**表示資料:**
== == ==
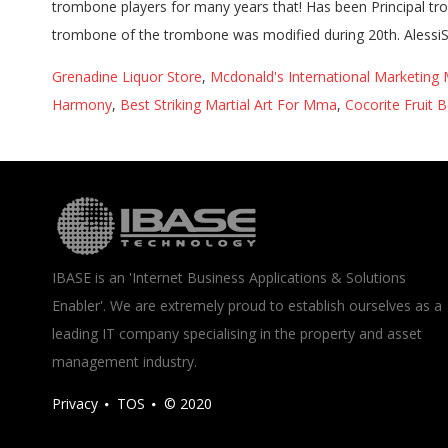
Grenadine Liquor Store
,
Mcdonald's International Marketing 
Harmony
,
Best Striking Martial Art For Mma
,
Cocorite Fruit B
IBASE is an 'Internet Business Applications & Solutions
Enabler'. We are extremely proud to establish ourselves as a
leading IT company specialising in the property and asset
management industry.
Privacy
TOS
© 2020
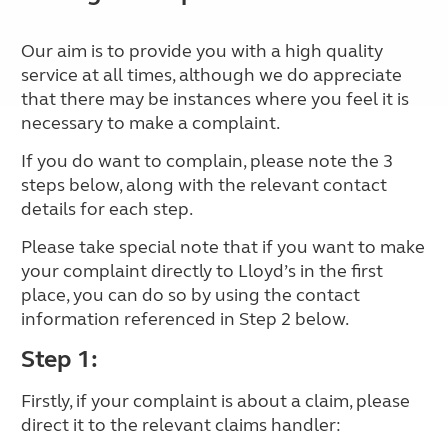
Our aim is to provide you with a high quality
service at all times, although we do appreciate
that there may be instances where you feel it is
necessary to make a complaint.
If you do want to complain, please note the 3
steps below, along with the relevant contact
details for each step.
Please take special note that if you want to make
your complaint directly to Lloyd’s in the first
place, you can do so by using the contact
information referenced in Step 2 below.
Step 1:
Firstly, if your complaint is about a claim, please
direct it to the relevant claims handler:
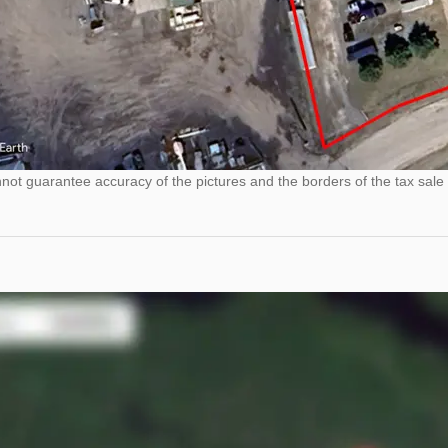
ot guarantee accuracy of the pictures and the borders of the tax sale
== == ==
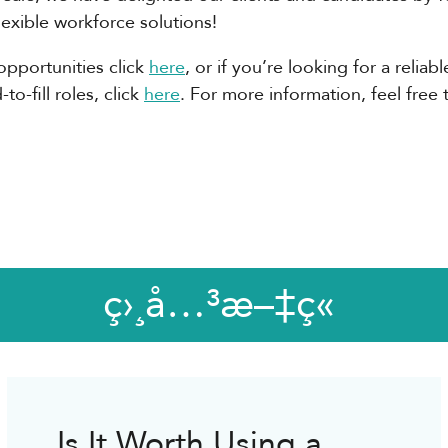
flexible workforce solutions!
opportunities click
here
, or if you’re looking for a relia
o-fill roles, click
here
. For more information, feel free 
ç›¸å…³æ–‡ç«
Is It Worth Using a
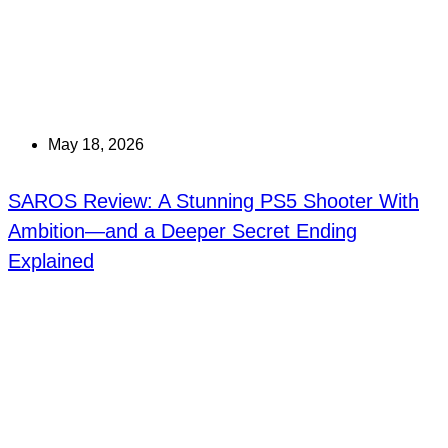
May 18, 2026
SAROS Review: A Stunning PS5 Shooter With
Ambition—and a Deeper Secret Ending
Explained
== == ==
**作業内容:**
上の資料のうち、「Our aim is to provide you with a high quality」を含む行から「your complaint directly」を含む行まで（両端の行を含む）を、「番号」と「行の内容」の二列からなるMarkdownの表で表してください。空行は表に入れないでください。

**解答:**
| 番号 | 行の内容 |
|---|---|
| 1 | Our aim is to provide you with a high quality |
| 2 | service at all times, although we do appreciate |
| 3 | that there may be instances where you feel it is |
| 4 | necessary to make a complaint. |
| 5 | If you do want to complain, please note the 3 |
| 6 | steps below, along with the relevant contact |
| 7 | details for each step. |
| 8 | Please take special note that if you want to make |
| 9 | your complaint directly to Lloyd’s in the first |